> _Task details_:
Make a word-for-word copy of the entries below from their first line through the line with "Enviar un artículo", and add nothing.

--- Data provided ---

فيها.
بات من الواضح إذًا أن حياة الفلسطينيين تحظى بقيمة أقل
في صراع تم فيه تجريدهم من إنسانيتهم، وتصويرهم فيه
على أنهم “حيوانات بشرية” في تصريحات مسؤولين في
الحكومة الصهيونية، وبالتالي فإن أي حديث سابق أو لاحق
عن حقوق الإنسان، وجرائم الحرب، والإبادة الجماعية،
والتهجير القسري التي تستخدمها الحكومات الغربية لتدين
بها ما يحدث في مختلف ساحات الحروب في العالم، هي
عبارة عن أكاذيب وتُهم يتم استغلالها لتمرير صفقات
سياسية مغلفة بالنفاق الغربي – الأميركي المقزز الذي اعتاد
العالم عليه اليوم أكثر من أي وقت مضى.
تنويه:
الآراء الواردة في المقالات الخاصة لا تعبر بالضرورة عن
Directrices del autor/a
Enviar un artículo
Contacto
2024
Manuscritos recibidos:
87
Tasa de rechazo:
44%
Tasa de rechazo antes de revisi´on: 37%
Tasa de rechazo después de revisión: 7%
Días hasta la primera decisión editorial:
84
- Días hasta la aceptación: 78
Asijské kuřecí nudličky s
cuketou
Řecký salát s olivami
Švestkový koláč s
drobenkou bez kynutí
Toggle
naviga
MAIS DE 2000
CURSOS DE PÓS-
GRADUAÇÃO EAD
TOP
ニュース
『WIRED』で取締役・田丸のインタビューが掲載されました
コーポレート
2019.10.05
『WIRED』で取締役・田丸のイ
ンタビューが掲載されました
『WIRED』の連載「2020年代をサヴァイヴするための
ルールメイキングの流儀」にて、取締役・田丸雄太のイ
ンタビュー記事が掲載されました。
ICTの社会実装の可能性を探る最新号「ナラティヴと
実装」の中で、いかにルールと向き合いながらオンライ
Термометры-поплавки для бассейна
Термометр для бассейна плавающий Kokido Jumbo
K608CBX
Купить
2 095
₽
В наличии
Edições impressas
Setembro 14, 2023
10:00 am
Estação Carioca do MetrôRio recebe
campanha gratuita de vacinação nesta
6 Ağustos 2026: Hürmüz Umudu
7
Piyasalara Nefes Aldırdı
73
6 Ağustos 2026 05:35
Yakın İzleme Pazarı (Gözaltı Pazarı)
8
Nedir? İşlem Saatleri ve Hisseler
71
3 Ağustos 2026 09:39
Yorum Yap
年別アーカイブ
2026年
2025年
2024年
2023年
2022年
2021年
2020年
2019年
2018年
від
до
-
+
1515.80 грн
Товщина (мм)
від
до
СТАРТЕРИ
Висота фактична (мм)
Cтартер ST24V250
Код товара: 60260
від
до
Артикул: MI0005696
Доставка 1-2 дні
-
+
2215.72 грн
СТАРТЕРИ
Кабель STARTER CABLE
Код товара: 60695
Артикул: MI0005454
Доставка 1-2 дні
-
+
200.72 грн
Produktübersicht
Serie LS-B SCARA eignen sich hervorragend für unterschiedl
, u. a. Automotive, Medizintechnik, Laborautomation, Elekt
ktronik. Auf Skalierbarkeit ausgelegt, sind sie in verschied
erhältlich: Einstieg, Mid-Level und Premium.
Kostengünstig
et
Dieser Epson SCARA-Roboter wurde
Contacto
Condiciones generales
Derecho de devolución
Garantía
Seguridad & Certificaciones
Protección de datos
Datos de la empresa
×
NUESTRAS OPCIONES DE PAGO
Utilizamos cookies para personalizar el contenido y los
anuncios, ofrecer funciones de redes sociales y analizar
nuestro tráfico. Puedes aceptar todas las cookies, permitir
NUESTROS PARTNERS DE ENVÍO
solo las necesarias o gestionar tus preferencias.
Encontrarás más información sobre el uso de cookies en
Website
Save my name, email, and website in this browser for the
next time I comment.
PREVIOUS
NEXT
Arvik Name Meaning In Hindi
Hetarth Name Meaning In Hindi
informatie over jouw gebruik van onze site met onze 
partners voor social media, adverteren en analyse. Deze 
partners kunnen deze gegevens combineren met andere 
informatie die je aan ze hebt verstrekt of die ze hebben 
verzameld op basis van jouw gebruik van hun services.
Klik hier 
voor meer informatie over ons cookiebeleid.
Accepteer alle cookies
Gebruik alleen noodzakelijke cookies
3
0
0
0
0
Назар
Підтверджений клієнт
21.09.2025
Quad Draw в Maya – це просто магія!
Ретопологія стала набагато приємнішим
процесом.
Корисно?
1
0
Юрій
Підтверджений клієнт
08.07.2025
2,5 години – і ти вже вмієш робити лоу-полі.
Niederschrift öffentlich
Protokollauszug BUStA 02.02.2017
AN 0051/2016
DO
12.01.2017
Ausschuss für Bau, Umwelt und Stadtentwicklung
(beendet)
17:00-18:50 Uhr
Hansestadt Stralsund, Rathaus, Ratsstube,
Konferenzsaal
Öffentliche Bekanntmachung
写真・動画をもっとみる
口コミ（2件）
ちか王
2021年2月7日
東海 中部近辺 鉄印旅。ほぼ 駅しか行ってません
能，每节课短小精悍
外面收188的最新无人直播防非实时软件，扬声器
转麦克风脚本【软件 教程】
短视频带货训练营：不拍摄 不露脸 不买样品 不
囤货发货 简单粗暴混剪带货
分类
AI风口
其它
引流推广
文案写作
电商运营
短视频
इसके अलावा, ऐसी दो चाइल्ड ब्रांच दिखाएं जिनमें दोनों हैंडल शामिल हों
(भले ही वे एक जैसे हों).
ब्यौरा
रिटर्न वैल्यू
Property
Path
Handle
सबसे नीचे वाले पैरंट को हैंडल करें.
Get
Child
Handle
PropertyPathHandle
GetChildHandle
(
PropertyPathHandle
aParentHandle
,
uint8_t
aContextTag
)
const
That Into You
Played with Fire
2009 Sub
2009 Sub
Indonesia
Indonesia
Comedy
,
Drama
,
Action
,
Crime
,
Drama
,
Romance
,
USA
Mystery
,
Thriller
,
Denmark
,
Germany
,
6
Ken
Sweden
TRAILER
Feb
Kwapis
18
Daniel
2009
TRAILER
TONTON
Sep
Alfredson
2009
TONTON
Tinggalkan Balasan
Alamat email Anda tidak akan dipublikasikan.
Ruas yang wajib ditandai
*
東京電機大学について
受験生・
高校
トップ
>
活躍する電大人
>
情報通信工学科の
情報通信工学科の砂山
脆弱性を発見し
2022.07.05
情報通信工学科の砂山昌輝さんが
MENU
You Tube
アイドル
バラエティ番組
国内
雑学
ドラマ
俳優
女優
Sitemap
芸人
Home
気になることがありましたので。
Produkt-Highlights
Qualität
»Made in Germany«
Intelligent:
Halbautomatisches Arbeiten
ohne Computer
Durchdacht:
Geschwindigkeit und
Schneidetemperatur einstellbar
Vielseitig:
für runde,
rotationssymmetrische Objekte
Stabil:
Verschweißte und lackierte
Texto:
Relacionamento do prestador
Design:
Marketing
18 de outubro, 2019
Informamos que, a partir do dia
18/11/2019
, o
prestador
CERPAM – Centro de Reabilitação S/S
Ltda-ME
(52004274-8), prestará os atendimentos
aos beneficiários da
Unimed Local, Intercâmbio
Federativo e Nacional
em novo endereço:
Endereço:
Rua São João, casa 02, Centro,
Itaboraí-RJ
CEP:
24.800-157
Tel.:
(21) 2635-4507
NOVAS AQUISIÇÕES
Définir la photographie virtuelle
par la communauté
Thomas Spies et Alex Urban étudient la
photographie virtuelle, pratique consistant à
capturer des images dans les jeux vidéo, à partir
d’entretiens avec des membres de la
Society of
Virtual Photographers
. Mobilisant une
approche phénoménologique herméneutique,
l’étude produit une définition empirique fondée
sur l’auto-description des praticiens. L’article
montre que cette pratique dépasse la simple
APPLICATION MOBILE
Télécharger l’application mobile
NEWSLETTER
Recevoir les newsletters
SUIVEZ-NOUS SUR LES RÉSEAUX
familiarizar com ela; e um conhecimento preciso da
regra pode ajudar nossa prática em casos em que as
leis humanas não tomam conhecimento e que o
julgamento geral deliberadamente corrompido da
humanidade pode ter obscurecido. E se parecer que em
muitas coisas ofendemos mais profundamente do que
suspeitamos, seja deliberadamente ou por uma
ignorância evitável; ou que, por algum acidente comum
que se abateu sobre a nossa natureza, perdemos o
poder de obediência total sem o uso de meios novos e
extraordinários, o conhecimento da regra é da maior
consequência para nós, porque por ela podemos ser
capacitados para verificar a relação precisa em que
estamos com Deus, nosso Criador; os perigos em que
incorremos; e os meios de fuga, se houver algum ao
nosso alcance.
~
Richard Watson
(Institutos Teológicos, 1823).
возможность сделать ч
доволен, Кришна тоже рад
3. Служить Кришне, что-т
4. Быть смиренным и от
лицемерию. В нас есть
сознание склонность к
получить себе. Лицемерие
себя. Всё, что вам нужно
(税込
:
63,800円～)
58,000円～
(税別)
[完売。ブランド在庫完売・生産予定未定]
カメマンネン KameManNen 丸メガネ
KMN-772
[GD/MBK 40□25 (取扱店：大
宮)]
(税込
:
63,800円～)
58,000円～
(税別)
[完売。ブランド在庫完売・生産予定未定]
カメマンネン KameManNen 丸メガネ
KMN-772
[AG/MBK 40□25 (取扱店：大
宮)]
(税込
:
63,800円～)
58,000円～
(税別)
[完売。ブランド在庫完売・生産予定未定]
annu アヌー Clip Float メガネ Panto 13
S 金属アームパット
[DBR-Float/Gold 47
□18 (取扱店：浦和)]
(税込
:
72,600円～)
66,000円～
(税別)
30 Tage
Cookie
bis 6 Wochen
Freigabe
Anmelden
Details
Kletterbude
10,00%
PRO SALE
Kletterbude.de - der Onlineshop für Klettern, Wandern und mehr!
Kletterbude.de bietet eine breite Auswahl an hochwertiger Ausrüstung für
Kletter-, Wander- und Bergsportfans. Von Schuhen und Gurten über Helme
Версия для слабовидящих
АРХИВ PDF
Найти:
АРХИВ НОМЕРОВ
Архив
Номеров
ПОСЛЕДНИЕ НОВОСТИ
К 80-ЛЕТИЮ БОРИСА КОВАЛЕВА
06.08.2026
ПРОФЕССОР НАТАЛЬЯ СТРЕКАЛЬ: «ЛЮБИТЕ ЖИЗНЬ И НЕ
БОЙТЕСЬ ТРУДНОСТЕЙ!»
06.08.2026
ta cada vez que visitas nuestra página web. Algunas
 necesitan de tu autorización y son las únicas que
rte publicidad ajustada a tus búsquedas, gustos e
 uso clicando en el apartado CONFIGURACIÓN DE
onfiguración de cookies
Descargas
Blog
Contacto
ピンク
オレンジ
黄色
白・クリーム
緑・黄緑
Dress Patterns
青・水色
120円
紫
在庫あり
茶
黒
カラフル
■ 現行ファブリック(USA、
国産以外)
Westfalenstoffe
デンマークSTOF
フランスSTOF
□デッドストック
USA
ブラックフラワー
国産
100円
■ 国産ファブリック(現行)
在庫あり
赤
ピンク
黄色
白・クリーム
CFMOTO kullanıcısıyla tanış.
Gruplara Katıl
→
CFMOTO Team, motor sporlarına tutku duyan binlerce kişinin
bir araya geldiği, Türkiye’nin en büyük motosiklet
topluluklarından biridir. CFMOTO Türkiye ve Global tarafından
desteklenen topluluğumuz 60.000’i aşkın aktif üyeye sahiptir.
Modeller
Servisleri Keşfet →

---

> _Expected output_:
فيها.
بات من الواضح إذًا أن حياة الفلسطينيين تحظى بقيمة أقل
في صراع تم فيه تجريدهم من إنسانيتهم، وتصويرهم فيه
على أنهم “حيوانات بشرية” في تصريحات مسؤولين في
الحكومة الصهيونية، وبالتالي فإن أي حديث سابق أو لاحق
عن حقوق الإنسان، وجرائم الحرب، والإبادة الجماعية،
والتهجير القسري التي تستخدمها الحكومات الغربية لتدين
بها ما يحدث في مختلف ساحات الحروب في العالم، هي
عبارة عن أكاذيب وتُهم يتم استغلالها لتمرير صفقات
سياسية مغلفة بالنفاق الغربي – الأميركي المقزز الذي اعتاد
العالم عليه اليوم أكثر من أي وقت مضى.
تنويه:
الآراء الواردة في المقالات الخاصة لا تعبر بالضرورة عن
Directrices del autor/a
Enviar un artículo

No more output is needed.